11.1.09

Outro ano inacabado

Sei não, mas 2008 parece outro ano inacabado — tal qual 1968 que, para Zuenir Ventura em seu excelente livro, foi o ano que não terminou. Há quatro décadas, o regime militar instalado em 64 publicou, justamente em dezembro, o ato institucional mais arbitrário até então, o AI-5. O final daquele ano, que deveria fechar um ciclo cronológico abrindo portas para novas esperanças, revelava na verdade um horizonte de funestas perspectivas e cenários ainda mais desoladores. Era essa a impressão geral: a de que o ano não acabara.

Na passagem de 2008 para 2009 fiquei com a mesma sensação. Talvez por causa da crise financeira internacional que, iniciada nos três últimos meses do ano passado, promete causar turbilhões econômicos no decorrer do novo ano. Ou, quem sabe, devido ao estouro da guerra entre Israel e a Faixa de Gaza num período em que, via de regra, costumamos aprofundar nossos sentimentos de paz e confraternização universal. De qualquer modo, estou com a frustradora desconfiança de que a transição foi interrompida. Como se tivesse lido num desses quadros repentinamente estampados na tela do computador o aviso de que, por alguma nebulosa razão, o download não pôde ser completado.

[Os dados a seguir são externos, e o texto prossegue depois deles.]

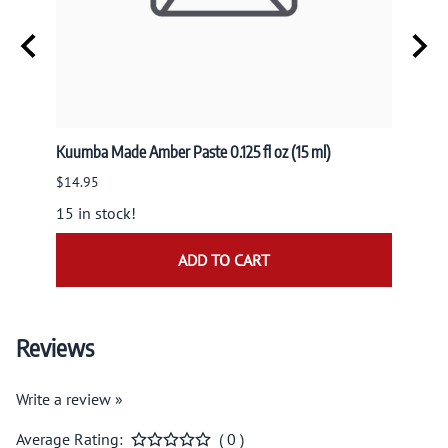
usk
Kuumba Made Amber Paste 0.125 fl oz (15 ml)
Nandit
NAND
$14.95
$9.95
15 in stock!
ADD TO CART
Reviews
Write a review »
Average Rating:
( 0 )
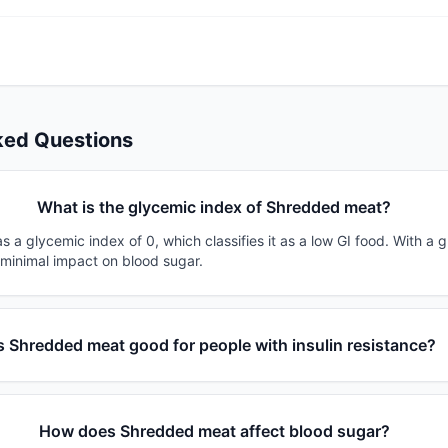
ked Questions
What is the glycemic index of Shredded meat?
a glycemic index of 0, which classifies it as a low GI food. With a 
 minimal impact on blood sugar.
Is Shredded meat good for people with insulin resistance?
How does Shredded meat affect blood sugar?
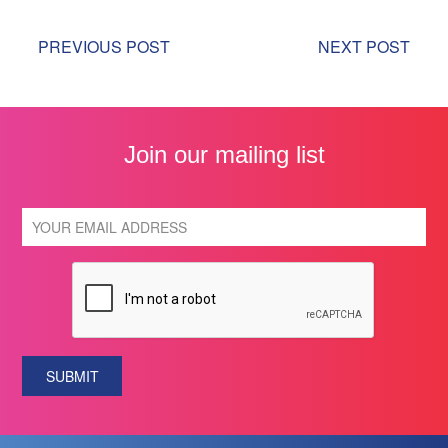
PREVIOUS POST
NEXT POST
Join our mailing list
SUBMIT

No fim das contas, conforme a lúcida observação do poeta, se as circunstâncias ao redor não ajudam, cabe mesmo é a cada um de nós transformar o novo ano em ano novo de fato. Refiro-me aos versos de Drummond: “é dentro de você que o ano novo cochila e espera desde sempre”.

Nos difíceis dias que antecederam a queda de Roma, no século 4 da nossa era, os cidadãos romanos vagavam pelas ruas e praças a repetir, inconformados: os tempos são ruins, os tempos são ruins. Dizem que, em resposta, Agostinho — o célebre bispo de Hipona — dirigia aos chorões uma contundente advertência: sejam bons, e os tempos serão bons.

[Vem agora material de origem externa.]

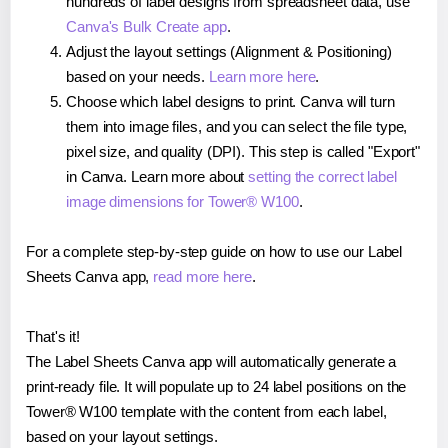
hundreds of label designs from spreadsheet data, use
Canva's Bulk Create app
.
Adjust the layout settings (Alignment & Positioning)
based on your needs.
Learn more here
.
Choose which label designs to print. Canva will turn
them into image files, and you can select the file type,
pixel size, and quality (DPI). This step is called "Export"
in Canva. Learn more about
setting the correct label
image dimensions for Tower® W100
.
For a complete step-by-step guide on how to use our Label
Sheets Canva app,
read more here
.
That's it!
The Label Sheets Canva app will automatically generate a
print-ready file. It will populate up to 24 label positions on the
Tower® W100 template with the content from each label,
based on your layout settings.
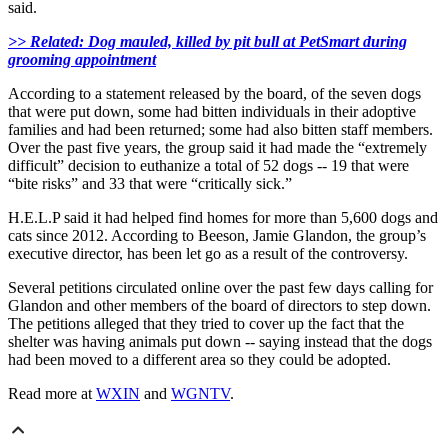
said.
>> Related: Dog mauled, killed by pit bull at PetSmart during
grooming appointment
According to a statement released by the board, of the seven dogs
that were put down, some had bitten individuals in their adoptive
families and had been returned; some had also bitten staff members.
Over the past five years, the group said it had made the “extremely
difficult” decision to euthanize a total of 52 dogs -- 19 that were
“bite risks” and 33 that were “critically sick.”
H.E.L.P said it had helped find homes for more than 5,600 dogs and
cats since 2012. According to Beeson, Jamie Glandon, the group’s
executive director, has been let go as a result of the controversy.
Several petitions circulated online over the past few days calling for
Glandon and other members of the board of directors to step down.
The petitions alleged that they tried to cover up the fact that the
shelter was having animals put down -- saying instead that the dogs
had been moved to a different area so they could be adopted.
Read more at
WXIN
and
WGNTV
.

Quando inauguraram o painel Guernica na Exposição Internacional da Paris, retratando o bombardeio alemão sobre a cidade espanhola em apoio ao ditador Francisco Franco, um grupo de turistas da Alemanha indagou a Picasso se ele havia pintado aquele quadro. O artista andaluz, com fina ironia, sentenciou: “Eu, não. Foram os senhores”.

Fazemos os tempos, para o bem ou para mal. Por isso, sem dar crédito ao messianismo de um expressivo número de governantes que só agradam aos acomodados, ou ao populismo da maioria dos políticos que apenas aos ingênuos satisfazem, compreendamos que as grandes mudanças estão em nossas mãos, apesar dos contextos desfavoráveis, e peguemos logo esse touro pelo chifre.

Caso contrário, o novo ano será apenas um ano a mais. Ou a menos.